Assigned task:
Word for word, print out all of the data, omitting every image.

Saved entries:
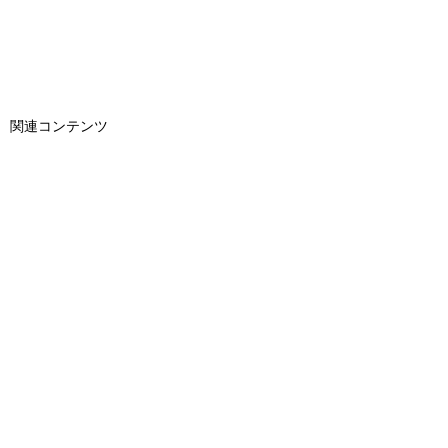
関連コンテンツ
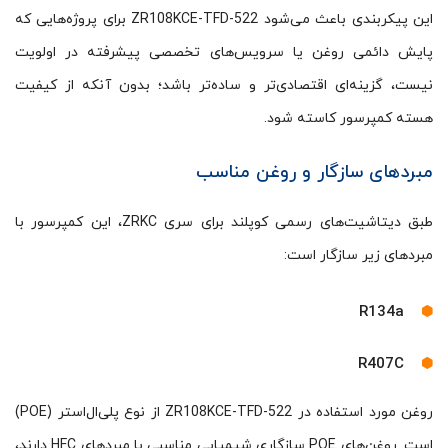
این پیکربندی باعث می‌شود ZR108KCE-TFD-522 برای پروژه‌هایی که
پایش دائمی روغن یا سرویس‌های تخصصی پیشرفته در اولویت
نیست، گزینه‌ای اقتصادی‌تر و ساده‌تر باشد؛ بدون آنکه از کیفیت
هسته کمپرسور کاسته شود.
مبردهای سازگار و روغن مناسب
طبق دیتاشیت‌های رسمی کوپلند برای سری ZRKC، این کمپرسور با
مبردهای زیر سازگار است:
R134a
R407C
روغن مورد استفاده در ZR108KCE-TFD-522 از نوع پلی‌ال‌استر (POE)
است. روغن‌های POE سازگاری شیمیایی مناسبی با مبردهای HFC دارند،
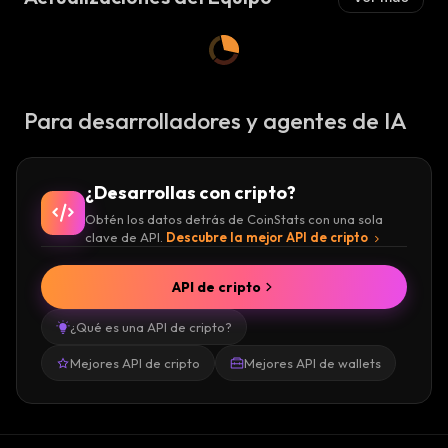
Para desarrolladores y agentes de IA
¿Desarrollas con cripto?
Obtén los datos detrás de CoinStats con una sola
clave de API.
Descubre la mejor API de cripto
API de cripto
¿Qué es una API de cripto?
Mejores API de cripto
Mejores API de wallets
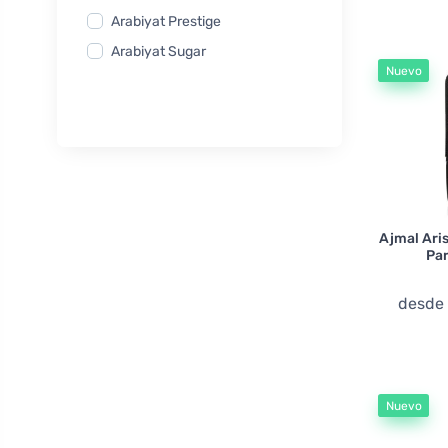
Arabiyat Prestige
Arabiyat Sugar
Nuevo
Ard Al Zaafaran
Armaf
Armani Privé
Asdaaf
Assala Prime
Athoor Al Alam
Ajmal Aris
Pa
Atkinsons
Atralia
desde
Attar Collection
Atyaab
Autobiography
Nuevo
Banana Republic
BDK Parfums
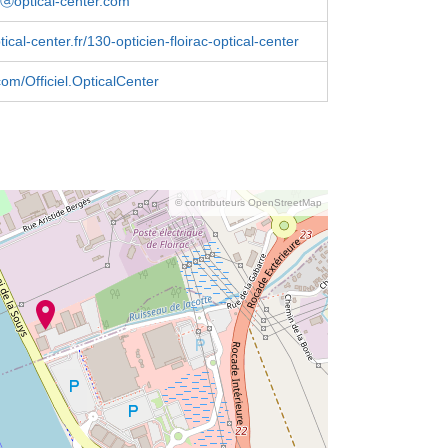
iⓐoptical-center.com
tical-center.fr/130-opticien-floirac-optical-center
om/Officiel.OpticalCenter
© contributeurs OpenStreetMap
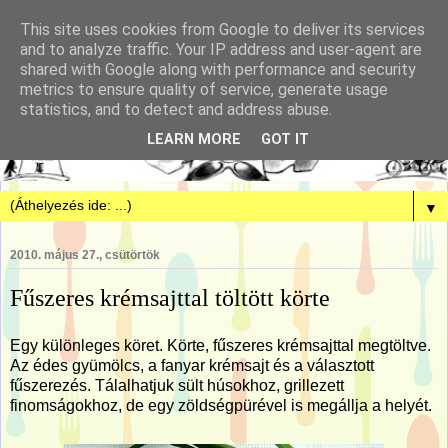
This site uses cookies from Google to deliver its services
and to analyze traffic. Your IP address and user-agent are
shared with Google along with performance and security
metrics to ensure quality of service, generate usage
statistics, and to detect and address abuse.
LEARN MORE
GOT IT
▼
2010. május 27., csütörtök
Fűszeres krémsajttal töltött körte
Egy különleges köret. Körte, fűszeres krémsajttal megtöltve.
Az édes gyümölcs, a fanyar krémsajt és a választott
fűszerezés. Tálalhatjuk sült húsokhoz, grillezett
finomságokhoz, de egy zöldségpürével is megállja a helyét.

Solution to this exercise:
関連コンテンツ
این پیکربندی باعث می‌شود ZR108KCE-TFD-522 برای پروژه‌هایی که
پایش دائمی روغن یا سرویس‌های تخصصی پیشرفته در اولویت
نیست، گزینه‌ای اقتصادی‌تر و ساده‌تر باشد؛ بدون آنکه از کیفیت
هسته کمپرسور کاسته شود.
مبردهای سازگار و روغن مناسب
طبق دیتاشیت‌های رسمی کوپلند برای سری ZRKC، این کمپرسور با
مبردهای زیر سازگار است:
R134a
R407C
روغن مورد استفاده در ZR108KCE-TFD-522 از نوع پلی‌ال‌استر (POE)
است. روغن‌های POE سازگاری شیمیایی مناسبی با مبردهای HFC دارند،
Para desarrolladores y agentes de IA
¿Desarrollas con cripto?
Obtén los datos detrás de CoinStats con una sola
clave de API.
Descubre la mejor API de cripto
API de cripto
¿Qué es una API de cripto?
Mejores API de cripto
Mejores API de wallets
Arabiyat Prestige
Arabiyat Sugar
Nuevo
Ard Al Zaafaran
Armaf
Armani Privé
Asdaaf
Assala Prime
Athoor Al Alam
Ajmal Aris
Pa
Atkinsons
Atralia
desde
Attar Collection
Atyaab
Autobiography
Nuevo
Banana Republic
BDK Parfums
iⓐoptical-center.com
tical-center.fr/130-opticien-floirac-optical-center
om/Officiel.OpticalCenter
© contributeurs OpenStreetMap
This site uses cookies from Google to deliver its services
and to analyze traffic. Your IP address and user-agent are
shared with Google along with performance and security
metrics to ensure quality of service, generate usage
statistics, and to detect and address abuse.
LEARN MORE
GOT IT
▼
2010. május 27., csütörtök
Fűszeres krémsajttal töltött körte
Egy különleges köret. Körte, fűszeres krémsajttal megtöltve.
Az édes gyümölcs, a fanyar krémsajt és a választott
fűszerezés. Tálalhatjuk sült húsokhoz, grillezett
finomságokhoz, de egy zöldségpürével is megállja a helyét.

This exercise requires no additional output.